### Problem
Scan the records beneath this line for the line holding "In our pre-study" and the line holding "But this led", then transcribe exactly those two and all lines between.
============
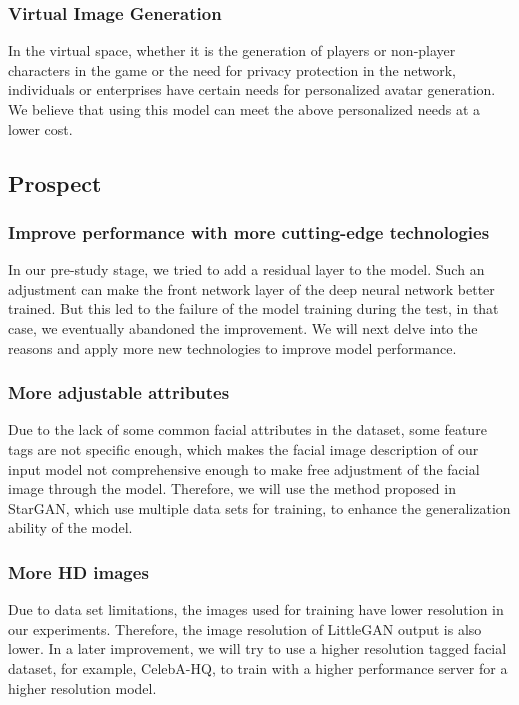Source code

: \subsubsection*{Virtual Image Generation}
In the virtual space, whether it is the generation of players or non-player characters in the game or the need for privacy protection in the network, individuals or enterprises have certain needs for personalized avatar generation.
We believe that using this model can meet the above personalized needs at a lower cost.

\subsection{Prospect}
\subsubsection*{Improve performance with more cutting-edge technologies}

In our pre-study stage, we tried to add a residual layer to the model.
Such an adjustment can make the front network layer of the deep neural network better trained.
But this led to the failure of the model training during the test, in that case, we eventually abandoned the improvement.
We will next delve into the reasons and apply more new technologies to improve model performance.


\subsubsection*{More adjustable attributes}

Due to the lack of some common facial attributes in the dataset, some feature tags are not specific enough, which makes the facial image description of our input model not comprehensive enough to make free adjustment of the facial image through the model.
Therefore, we will use the method proposed in StarGAN, which use multiple data sets for training, to enhance the generalization ability of the model.


\subsubsection*{More HD images}
Due to data set limitations, the images used for training have lower resolution in our experiments.
Therefore, the image resolution of LittleGAN output is also lower.
In a later improvement, we will try to use a higher resolution tagged facial dataset, for example, CelebA-HQ, to train with a higher performance server for a higher resolution model.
============
### Result of the task
In our pre-study stage, we tried to add a residual layer to the model.
Such an adjustment can make the front network layer of the deep neural network better trained.
But this led to the failure of the model training during the test, in that case, we eventually abandoned the improvement.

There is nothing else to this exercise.